Upload DOC or PDF using PHP
$folder = "Resume/";
$temp = explode(".", $_FILES["uploaded"]["name"]);
$newfilename = round(microtime(true)).'.'. end($temp);
$db_path ="$folder".$newfilename ;
//remove the .
$listtype = array(
'.doc'=>'application/msword',
'.docx'=>'application/vnd.openxmlformats-officedocument.wordprocessingml.document',
'.rtf'=>'application/rtf',
'.pdf'=>'application/pdf');
if ( is_uploaded_file( $_FILES['uploaded']['tmp_name'] ) )
{
if($key = array_search($_FILES['uploaded']['type'],$listtype))
{if (move_uploaded_file($_FILES['uploaded'] ['tmp_name'],"$folder".$newfilename))
{
include('connection.php');
$sql ="INSERT INTO tb_upload
(filePath) VALUES ('$db_path')";
}
}
else
{
echo "File Type Should Be .Docx or .Pdf or .Rtf Or .Doc";
}
One of your conditions is failing. Check the value of mime-type for your files.

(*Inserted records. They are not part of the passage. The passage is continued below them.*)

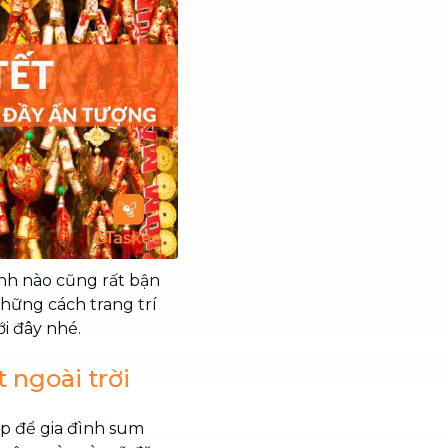
đình nào cũng rất bận
những cách trang trí
ới đây nhé.
t ngoài trời
ịp để gia đình sum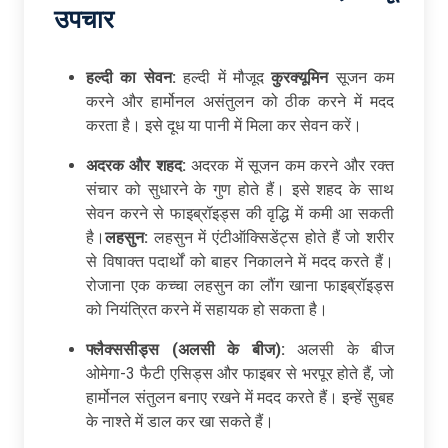
उपचार
हल्दी का सेवन:
हल्दी में मौजूद
कुरक्यूमिन
सूजन कम
करने और हार्मोनल असंतुलन को ठीक करने में मदद
करता है। इसे दूध या पानी में मिला कर सेवन करें।
अदरक और शहद:
अदरक में सूजन कम करने और रक्त
संचार को सुधारने के गुण होते हैं। इसे शहद के साथ
सेवन करने से फाइब्रॉइड्स की वृद्धि में कमी आ सकती
है।
लहसुन:
लहसुन में एंटीऑक्सिडेंट्स होते हैं जो शरीर
से विषाक्त पदार्थों को बाहर निकालने में मदद करते हैं।
रोजाना एक कच्चा लहसुन का लौंग खाना फाइब्रॉइड्स
को नियंत्रित करने में सहायक हो सकता है।
फ्लैक्ससीड्स (अलसी के बीज):
अलसी के बीज
ओमेगा-3 फैटी एसिड्स और फाइबर से भरपूर होते हैं, जो
हार्मोनल संतुलन बनाए रखने में मदद करते हैं। इन्हें सुबह
के नाश्ते में डाल कर खा सकते हैं।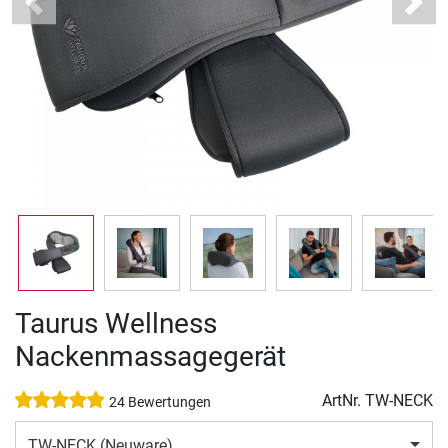
Previous
Next
Taurus Wellness
Nackenmassagegerät
ArtNr.
TW-NECK
24 Bewertungen
TW-NECK (Neuware)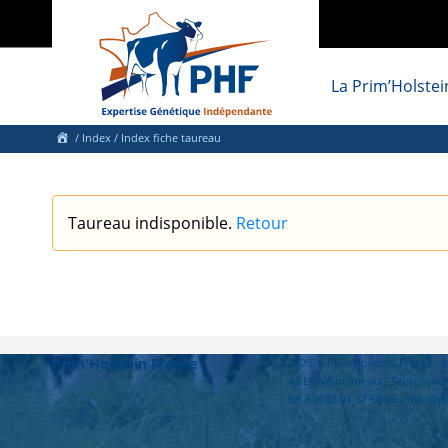
La Prim’Holstei
/
Index
/ Index fiche taureau
Taureau indisponible.
Retour
Prim'Holstein France
© 2026 Prim'Holstein France 
42 Le Montsoreau - Saint Sylva
tel 33 (0)2 41 37 66 66 - info@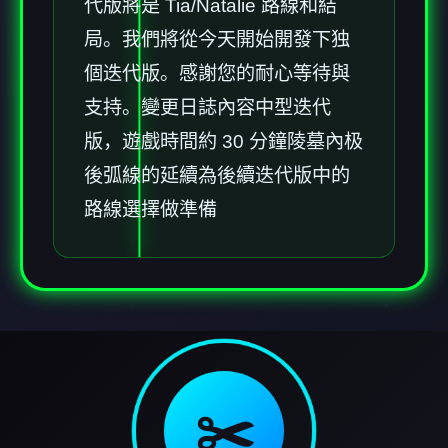
代版將是 Tia/Natalie 路線和結
局。我們將從今天開始開發下独
個迭代版。感謝您的耐心等待與
支持。變更日誌內容中型迭代
版，遊戲時間約 30 分鐘陵墓內极
後弧線的延續為後續迭代版中的
路線選擇做準備
✂️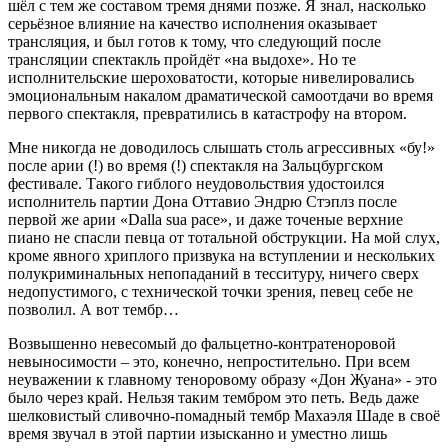
шёл с тем же составом тремя днями позже. Я знал, насколько
серьёзное влияние на качество исполнения оказывает
трансляция, и был готов к тому, что следующий после
трансляции спектакль пройдёт «на выдохе». Но те
исполнительские шероховатости, которые нивелировались
эмоциональным накалом драматической самоотдачи во время
первого спектакля, превратились в катастрофу на втором.
Мне никогда не доводилось слышать столь агрессивных «бу!»
после арии (!) во время (!) спектакля на Зальцбургском
фестивале. Такого гиблого неудовольствия удостоился
исполнитель партии Дона Оттавио Эндрю Стэплз после
первой же арии «Dalla sua pace», и даже точеные верхние
пиано не спасли певца от тотальной обструкции. На мой слух,
кроме явного хриплого призвука на вступлении и нескольких
полукриминальных непопаданий в тесситуру, ничего сверх
недопустимого, с технической точки зрения, певец себе не
позволил. А вот тембр…
Возвышенно невесомый до фальцетно-контратеноровой
невыносимости – это, конечно, непростительно. При всем
неуважении к главному теноровому образу «Дон Жуана» - это
было через край. Нельзя таким тембром это петь. Ведь даже
шелковистый сливочно-помадный тембр Махаэля Шаде в своё
время звучал в этой партии изысканно и уместно лишь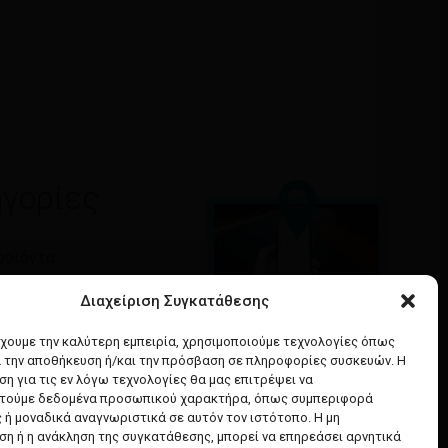
γορίες
ροϊόντα
τητα
Διαχείριση Συγκατάθεσης
Google maps
έχουμε την καλύτερη εμπειρία, χρησιμοποιούμε τεχνολογίες όπως
& Ομορφιά
α την αποθήκευση ή/και την πρόσβαση σε πληροφορίες συσκευών. Η
οδηγίες για να έρθετε
α Μαλλιών
η για τις εν λόγω τεχνολογίες θα μας επιτρέψει να
στο κατάστημά μας
ή Υγιεινή
τούμε δεδομένα προσωπικού χαρακτήρα, όπως συμπεριφορά
 ή μοναδικά αναγνωριστικά σε αυτόν τον ιστότοπο. Η μη
η ή η ανάκληση της συγκατάθεσης, μπορεί να επηρεάσει αρνητικά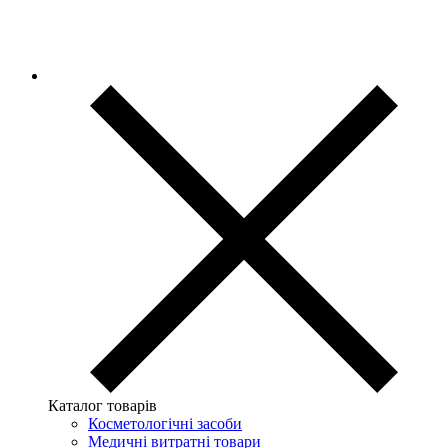
Каталог товарів
Косметологічні засоби
Медичні витратні товари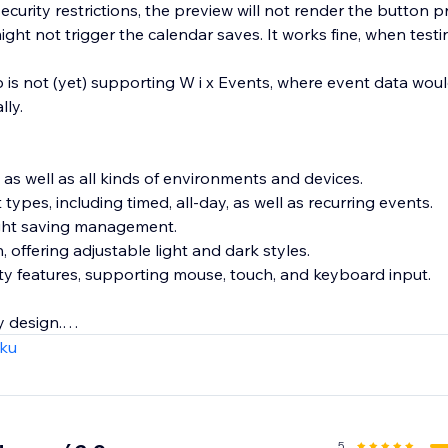
urity restrictions, the preview will not render the button 
ght not trigger the calendar saves. It works fine, when testin
s not (yet) supporting W i x Events, where event data wou
lly.
as well as all kinds of environments and devices.
 types, including timed, all-day, as well as recurring events.
ight saving management.
, offering adjustable light and dark styles.
ity features, supporting mouse, touch, and keyboard input.
 design.
d rich data for SEO.
zku
ome solution for any website looking to enhance event visibi
5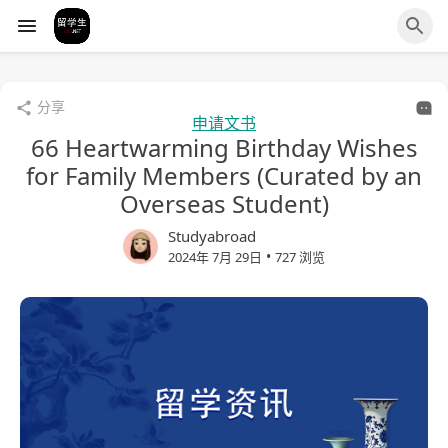
分享
申请文书
66 Heartwarming Birthday Wishes
for Family Members (Curated by an
Overseas Student)
Studyabroad
•
2024年 7月 29日
727 浏览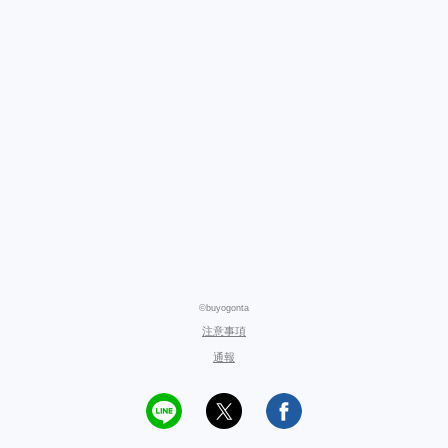
©buyogonta
注意事項
通報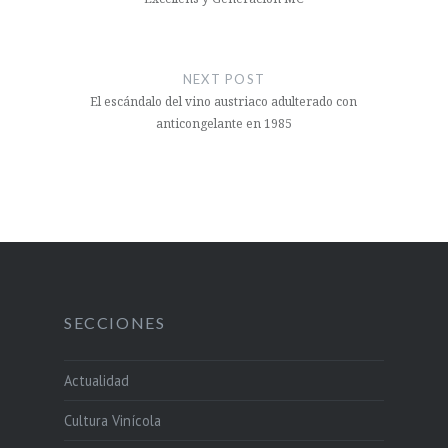
NEXT POST
El escándalo del vino austriaco adulterado con
anticongelante en 1985
SECCIONES
Actualidad
Cultura Vinícola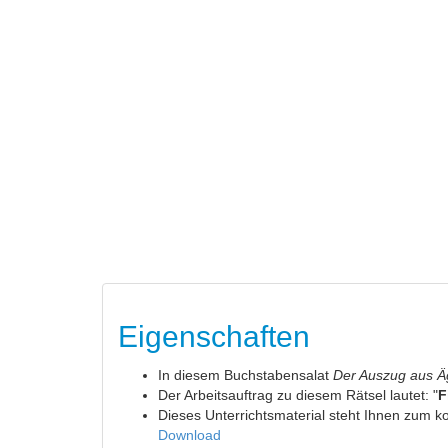
Eigenschaften
In diesem Buchstabensalat
Der Auszug aus Ä
Der Arbeitsauftrag zu diesem Rätsel lautet: "
F
Dieses Unterrichtsmaterial steht Ihnen zum 
Download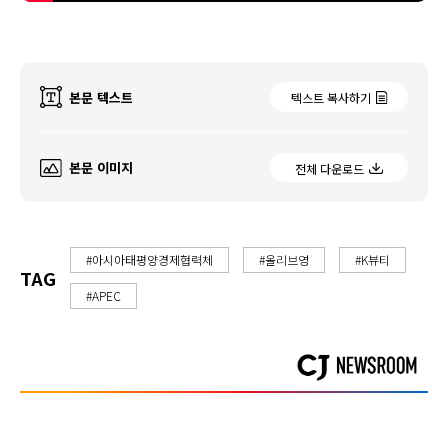
본문 텍스트
텍스트 복사하기
본문 이미지
전체 다운로드
#아시아태평양경제협력체
#올리브영
#K뷰티
TAG
#APEC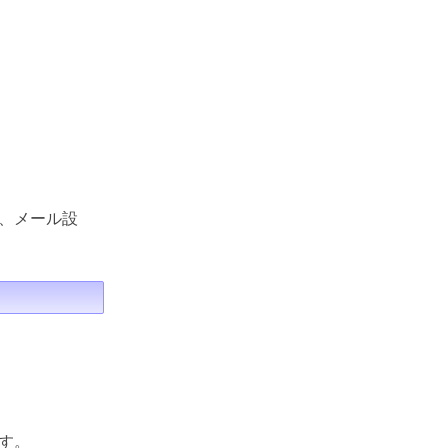
、メール設
す。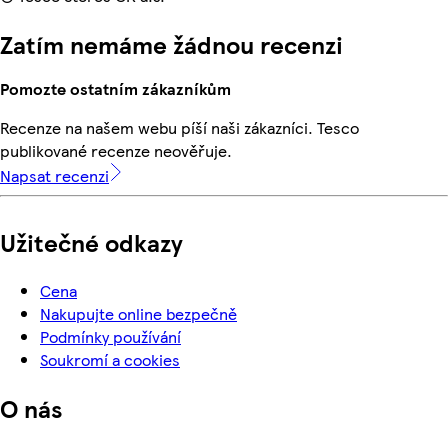
Zatím nemáme žádnou recenzi
Pomozte ostatním zákazníkům
Recenze na našem webu píší naši zákazníci. Tesco
publikované recenze neověřuje.
Napsat recenzi
Užitečné odkazy
Cena
Nakupujte online bezpečně
Podmínky používání
Soukromí a cookies
O nás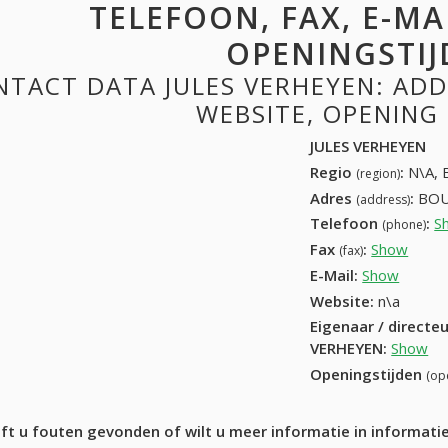
TELEFOON, FAX, E-MAI
OPENINGSTIJ
TACT DATA JULES VERHEYEN: ADDR
WEBSITE, OPENING
JULES VERHEYEN
Regio
:
N\A, 
(region)
Adres
:
BOU
(address)
Telefoon
:
S
(phone)
Fax
:
Show
+32 (
(fax)
E-Mail:
Show
Website:
n\a
Eigenaar / directe
VERHEYEN
:
Show
Openingstijden
(op
ft u fouten gevonden of wilt u meer informatie in informat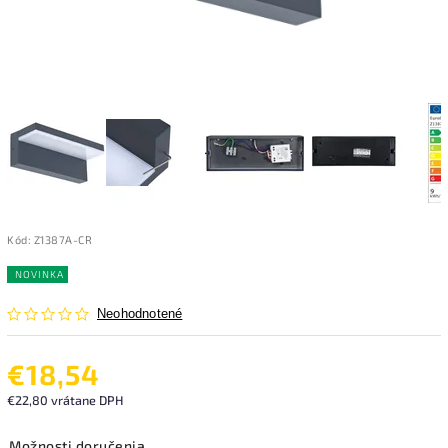
Kód:
Z1387A-CR
NOVINKA
Neohodnotené
€18,54
€22,80 vrátane DPH
Možnosti doručenia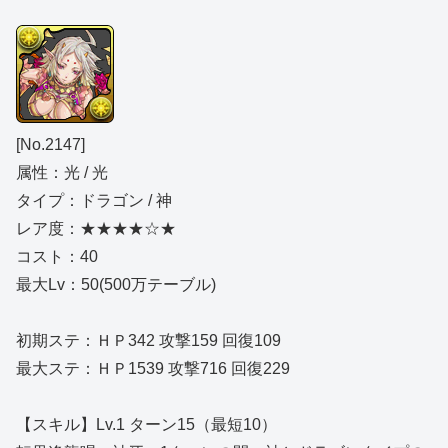
[No.2147]
属性：光 / 光
タイプ：ドラゴン / 神
レア度：★★★★☆★
コスト：40
最大Lv：50(500万テーブル)
初期ステ：ＨＰ342 攻撃159 回復109
最大ステ：ＨＰ1539 攻撃716 回復229
【スキル】Lv.1 ターン15（最短10）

Try using application/pdf, not text/pdf. Refer to Proper MIME media type for PDF files
Please add the correct mime-types to your code - at least these ones:
.jpeg -> image/jpeg
.gif -> image/gif
.png -> image/png
A list of mime-types can be found here.
Furthermore, simplify the code's logic and report an error number to help the first level support track down problems:
$allowedExts = array(
"pdf",
"doc",
"docx"
);
$allowedMimeTypes = array(
'application/msword',
'text/pdf',
'image/gif',
'image/jpeg',
'image/png'
);
$extension = end(explode(".", $_FILES["file"]["name"]));
if ( 20000 < $_FILES["file"]["size"] ) {
die( 'Please provide a smaller file [E/1].' );
}
if ( ! ( in_array($extension, $allowedExts ) ) ) {
die('Please provide another file type [E/2].');
}
if ( in_array( $_FILES["file"]["type"], $allowedMimeTypes ) )
{
move_uploaded_file($_FILES["file"]["tmp_name"], "upload/" . $_FILES["file"]["name"]);
}
else
{
die('Please provide another file type [E/3].');
}
Don't use the ['type']
parameter to validate uploads. That field is user-provided, and can be trivially forged, allowing ANY type of file to be uploaded. The same goes for the ['name']
parameter - that's the name of the file as provided by the user. It is also trivial to forge, so the user's sending nastyvirus.exe
and calling it cutekittens.jpg
.
The proper method for validating uploads is to use server-side mime-type determination, e.g. via fileinfo, plus having proper upload success checking, which you do not:
if ($_FILES['file']['error'] !== UPLOAD_ERR_OK) {
die("Upload failed with error " . $_FILES['file']['error']);
}
$finfo = finfo_open(FILEINFO_MIME_TYPE);
$mime = finfo_file($finfo, $_FILES['file']['tmp_name']);
$ok = false;
switch ($mime) {
case 'image/jpeg':
case 'application/pdf'
case etc....
$ok = true;
default:
die("Unknown/not permitted file type");
}
move_uploaded_file(...);
You are also using the user-provided filename as part of the final destination of the move_uploaded_files. it is also trivial to embed path data into that filename, which you then blindly use. That means a malicious remote user can scribble on ANY file on your server that they know the path for, plus plant new files.